Problem statement
Reproduce word for word everything in the records from the line containing "How many values in the" down to the end of the records, including both ends, and leave out the pictures.

Raw data
[Start of section]

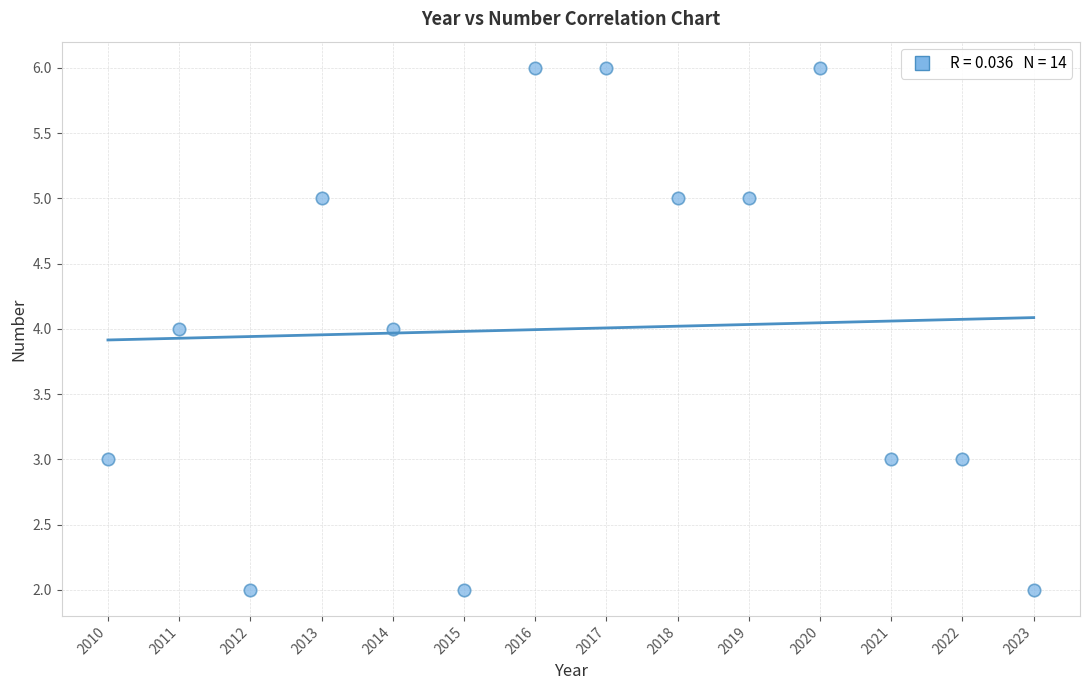

What is the range of X values (max minus min)?

13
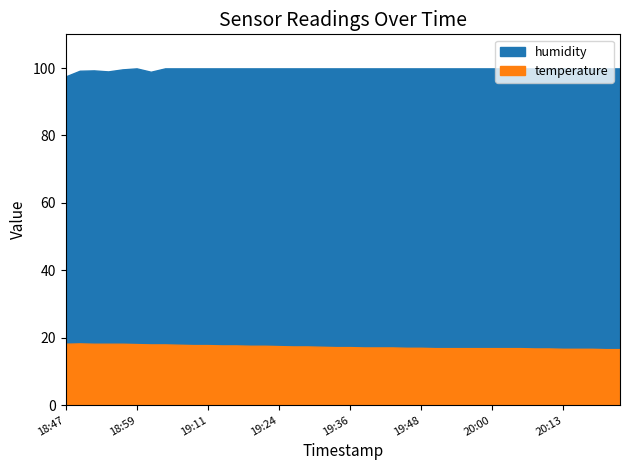

At which category does humidity reach its first local valley?

18:54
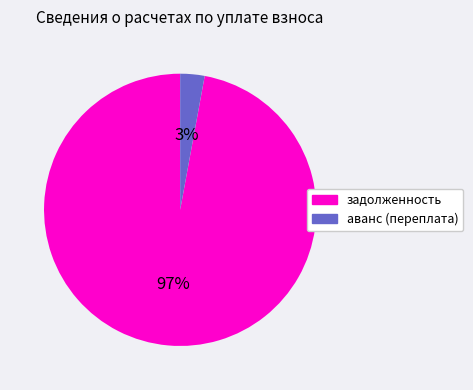

Which category has the biggest portion of the pie?

задолженность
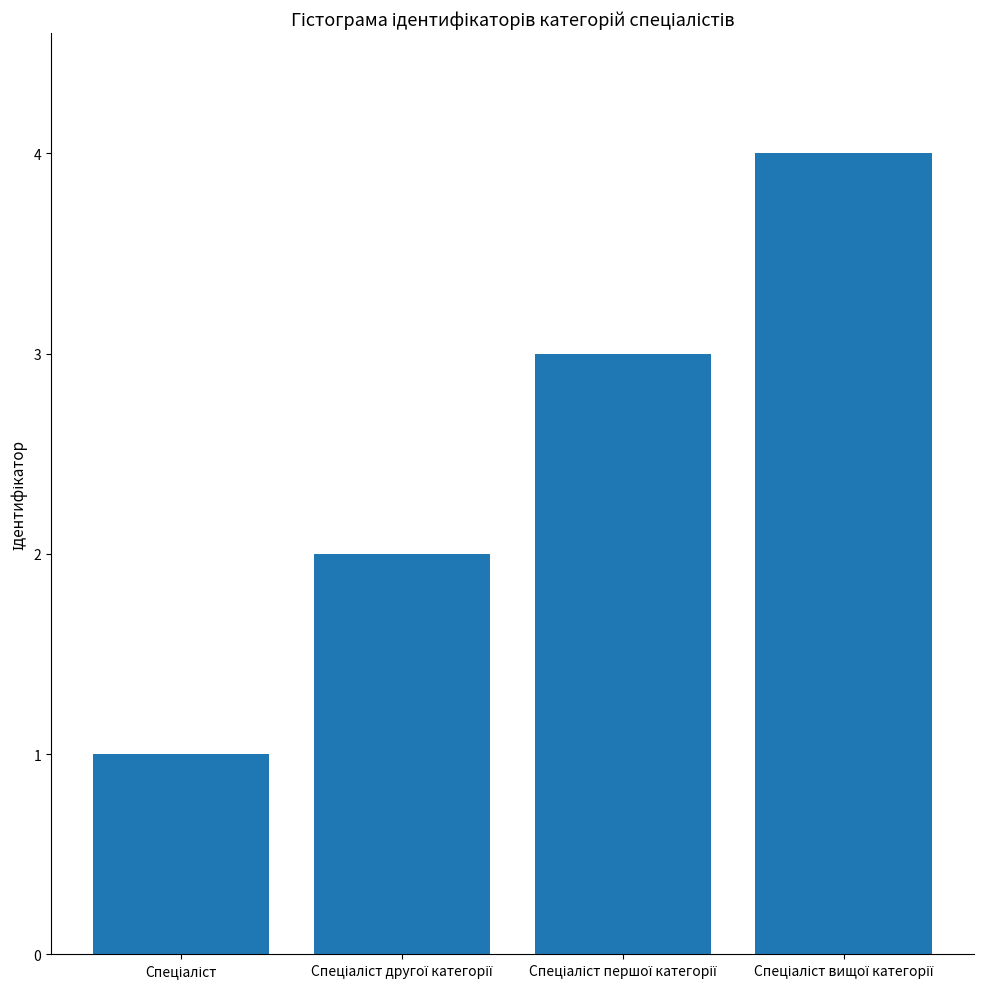

What is the difference between the maximum and minimum values?

3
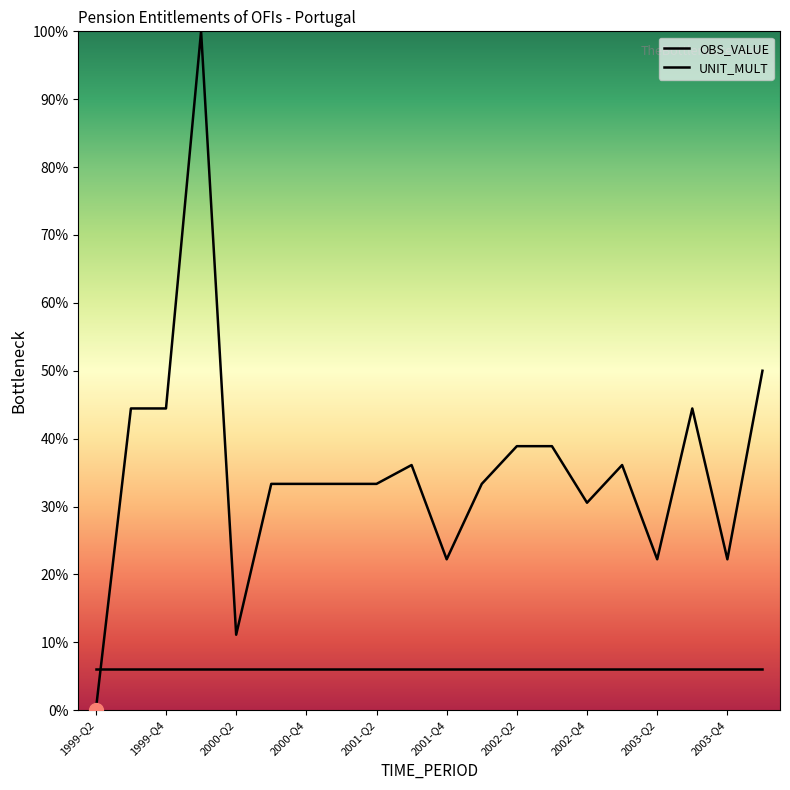

Does the chart display data point markers on the line(s)?

No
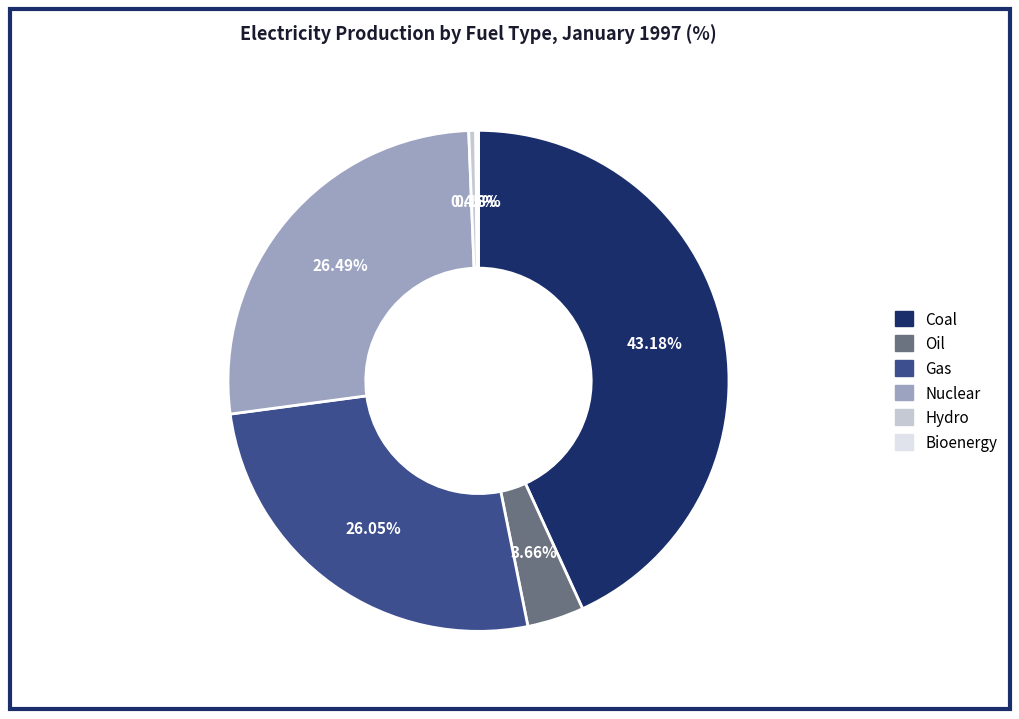

What is the largest slice in the pie chart?

Coal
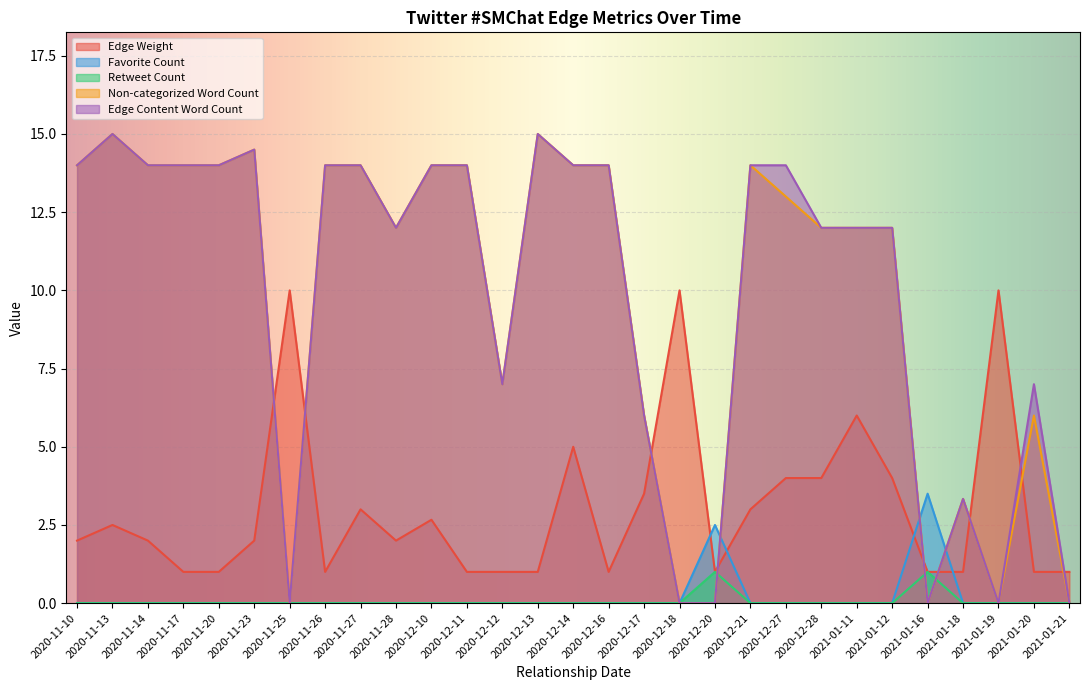

Where does the Edge Content Word Count series first go above 14?

2020-11-13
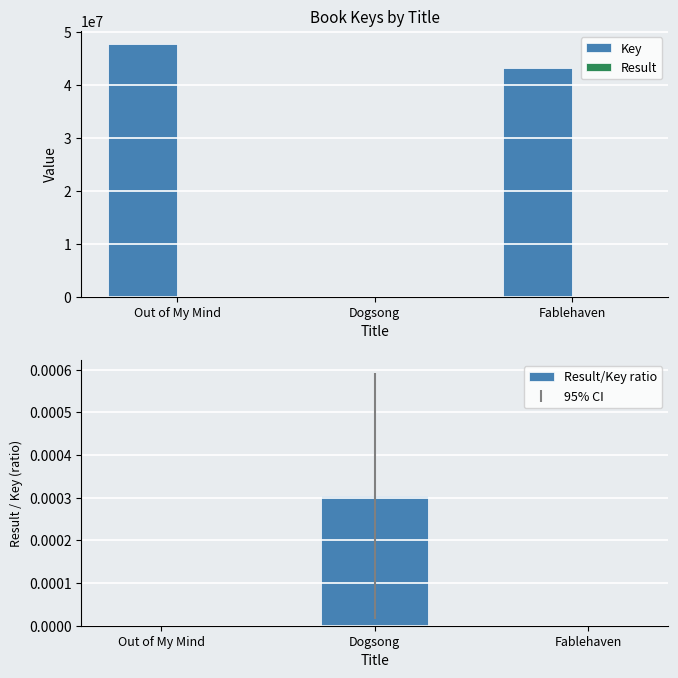

What position from the right is Out of My Mind?

3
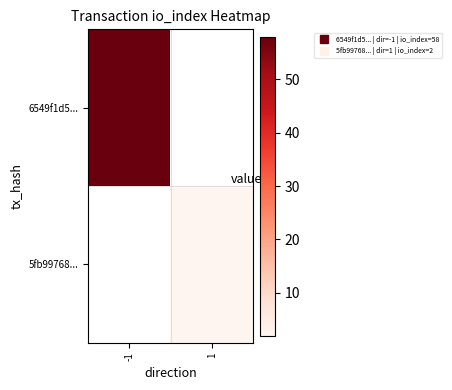

How many values in 6549f1d5... are above zero?

1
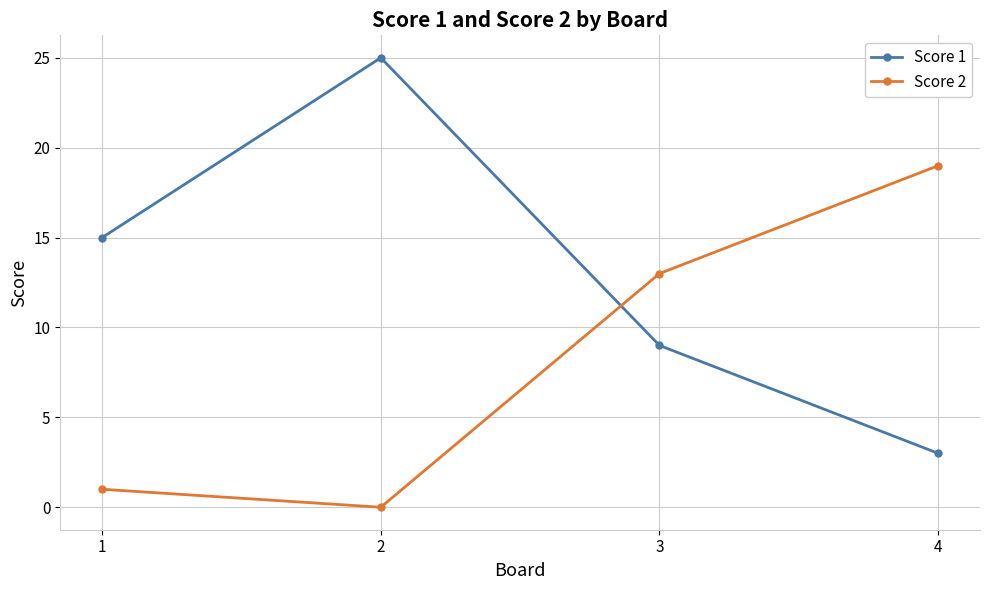

How many values in the Score 1 series are below 15?

2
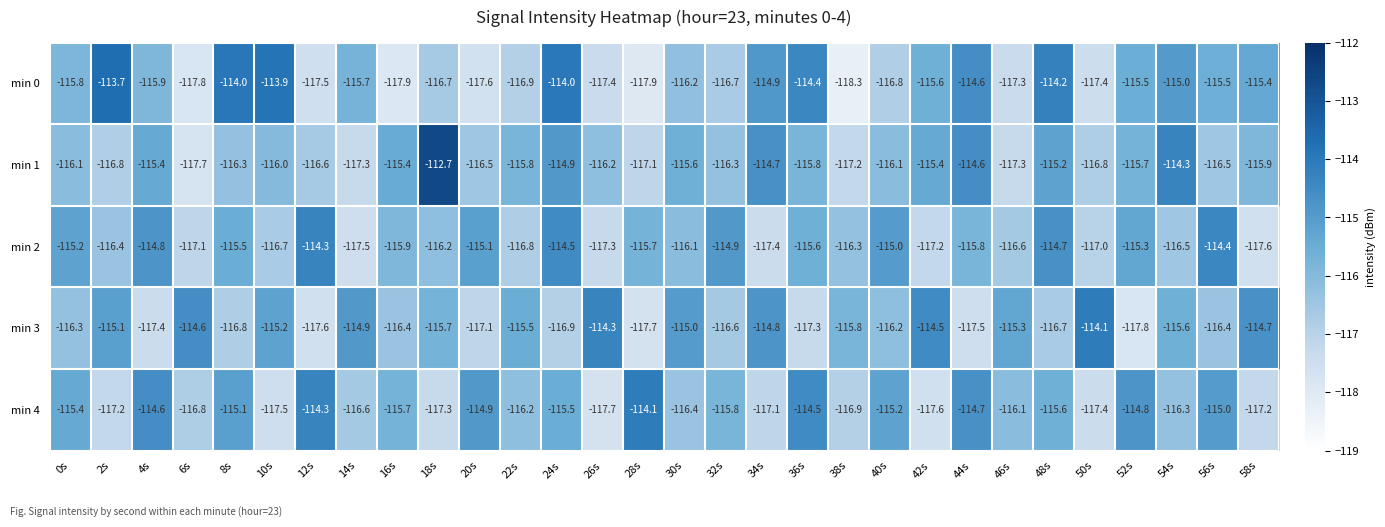

The min 3 series shows -74.0 at 38s. True or false?

False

[End of section]

Result of this exercise
How many values in the Score 1 series are below 15?

2

The min 3 series shows -74.0 at 38s. True or false?

False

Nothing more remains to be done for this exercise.